Reviews of Recent Independent, Foreign, & Documentary Films in Theaters and DVD/Home Video
Directed by: Robert Altman. Produced by: David Levy, Tony Judge, Joshua Astrachan, Wren Arthur & Robert Altman. Written by: Garrison Keillor. Director of Photography: Ed Lachman. Edited by: Jacob Craycroft. Released by: Picturehouse. Country of Origin: USA. 105 min. PG-13. With: Woody Harrelson, Tommy Lee Jones, Garrison Keillor, Kevin Kline, Lindsay Lohan, Virginia Madsen, John C. Reilly, Maya Rudolph, Meryl Streep & Lily Tomlin.
At this year’s Academy Awards, Meryl Streep and Lily Tomlin presented an honorary Oscar to director Robert Altman, offering a humorously affectionate and zany example of the Altman touch in their introduction as both actress rambled on, overlapping and interrupting each other. That brief presentation exuded more charm and individuality than anything in the director’s new film, an adaptation of the public radio hit, which features the two actresses in its mid-size ensemble.

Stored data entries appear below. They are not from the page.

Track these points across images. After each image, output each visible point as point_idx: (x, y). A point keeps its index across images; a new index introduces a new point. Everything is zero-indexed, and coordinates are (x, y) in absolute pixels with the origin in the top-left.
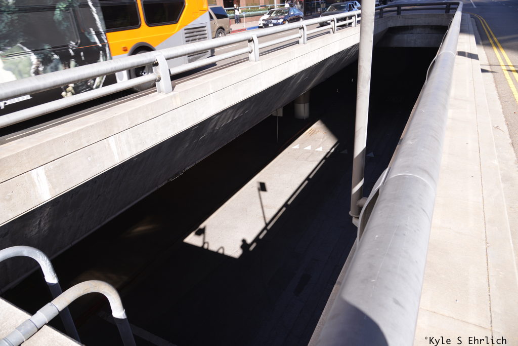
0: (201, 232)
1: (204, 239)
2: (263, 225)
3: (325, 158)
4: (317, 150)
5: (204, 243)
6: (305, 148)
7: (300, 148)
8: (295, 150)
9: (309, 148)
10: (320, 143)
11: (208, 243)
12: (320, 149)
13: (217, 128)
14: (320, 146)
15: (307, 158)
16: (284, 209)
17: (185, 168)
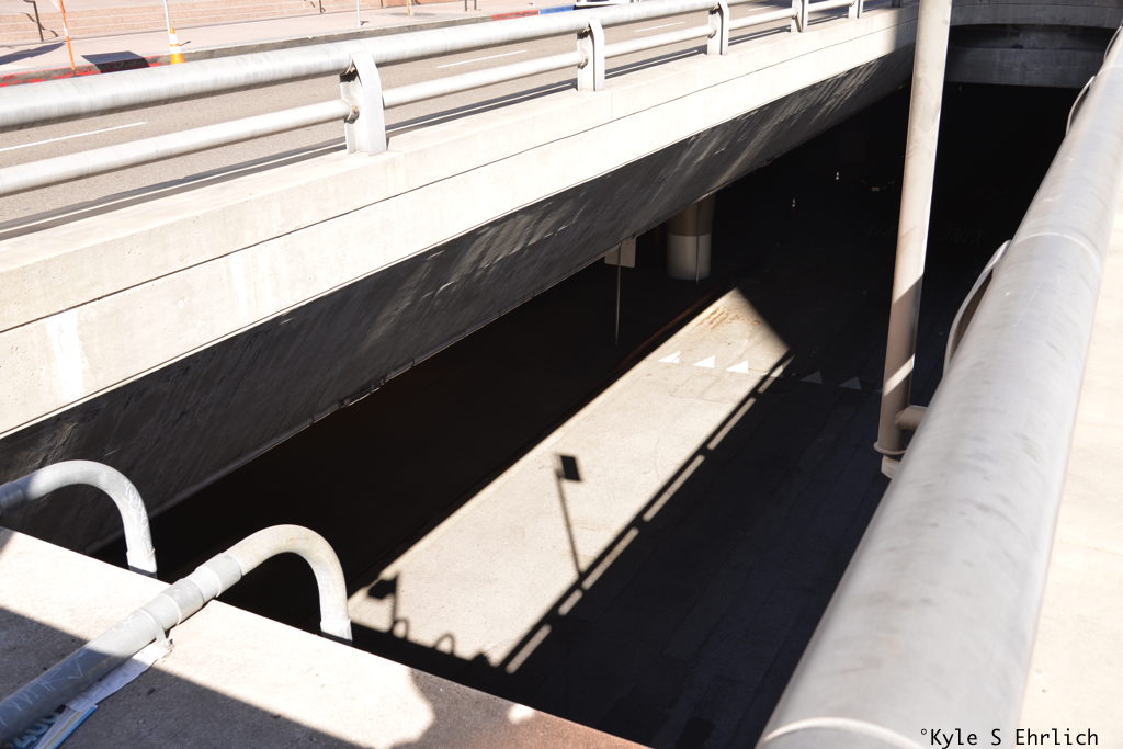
0: (386, 590)
1: (394, 609)
2: (570, 577)
3: (754, 393)
4: (731, 369)
6: (698, 364)
7: (682, 363)
8: (668, 366)
9: (708, 363)
10: (740, 352)
12: (743, 368)
13: (484, 264)
14: (741, 358)
15: (703, 392)
16: (633, 533)
17: (386, 375)
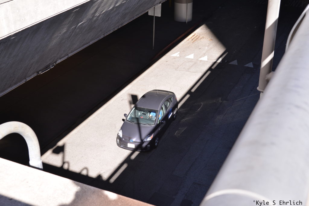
0: (60, 150)
1: (63, 158)
3: (210, 69)
4: (200, 59)
5: (64, 163)
7: (180, 57)
9: (191, 56)
11: (68, 163)
12: (205, 58)
13: (97, 14)
15: (189, 69)
17: (57, 61)
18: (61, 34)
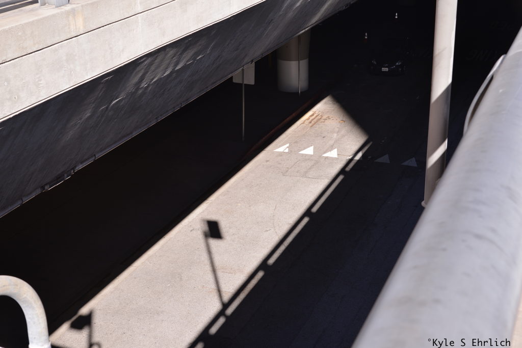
0: (84, 323)
1: (90, 336)
4: (326, 155)
5: (91, 345)
6: (301, 152)
7: (290, 152)
9: (309, 151)
11: (99, 345)
12: (333, 154)
15: (306, 172)
17: (75, 167)
18: (83, 119)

Since 1974, Garrison Keillor has written and starred in A Prairie Home Companion, set in the Midwestern town of Lake Wobegon, “where the women are
strong and the men good-looking.” A perceptive and beguiling yarn spinner, Keillor brings the self-effacing and stoic Minnesotan Lutherans to life with
great intimacy. But the film version, instead of employing vignettes or compelling stories similar to the series’ distinctive spirit,
leaves the actors out on a limb with just a bare outline for them to flail on the own, vamping for airtime not unlike a Saturday Night Live sketch
that has a beginning and a middle but no end in sight. (SNL’s Maya Rudolph also appears here, as a glum, gum-smacking, eye-rolling floor manager.
Her character’s disdain for her surroundings will rub off on the film’s audience.)
The threadbare plot occurs during the last fictional broadcast of PHC. The program’s radio station has been sold and the Axeman (Tommy Lee Jones)
has eyed Keillor’s show for cancellation. Filmed at the Fitzgerald Theatre in St. Paul, the home base of the actual series, all of the show’s sets will
soon be dismantled, the cast and crew disbanded. Guarding the backstage is Guy Noire, private eye (Kevin Kline), one of the radio characters brought to life, along with the singing cowboys Dusty (Woody Harrelson) and Lefty (John C. Reilly). Also appearing for the last hurrah are the Johnson Sisters – Yolanda (Streep) and Rhonda (Tomlin). Yolanda’s teenager daughter Lola (Lindsay Lohan) straggles behind her mother and aunt. And as always, Keillor emcees. But the Altman touch is more of a push, with Tomlin speaking almost non-stop more for effect than for substance, lest the audience realize that there really is nothing going on here. The sense of place that Keillor captures over the airwaves is only half-heartedly attempted (at least Streep adds a Fargoesque-speak to her arsenal of accents), while a chunk of the film is taken over by Virginia Madsen as a beautiful blond angel of death sauntering backstage on the lookout for her next victim.
Although there’s an attempt to replicate the radio show’s annual April Fools' Day tribute to bad jokes in a Dusty and Lefty singing duet,
the humor is strained, from the farts of a decomposing corpse to Kline’s pratfalls – the cast’s meandering improv might have worked if
the characters had some objectives. Kline appears to be especially lost as to what to do; his character kills time by becoming fascinated by the
blinking red light of the backstage phone and even at one point offers champagne to a very pregnant Maya Rudolph. Amid the veterans and Academy Award winners, it’s Lindsay Lohan who appears relaxed rather than desperate to be funny. Although she is mostly an observer, even Lola has a clichéd moment in the sun when she is thrust on stage for the first time to sing on her own (but having dropped the song’s lyrics in the dressing room, she must fumble her way through “Frankie & Johnny” in yet another painful attempt at humor.) Lohan’s latest film makes the mild Mean Girls look better and better.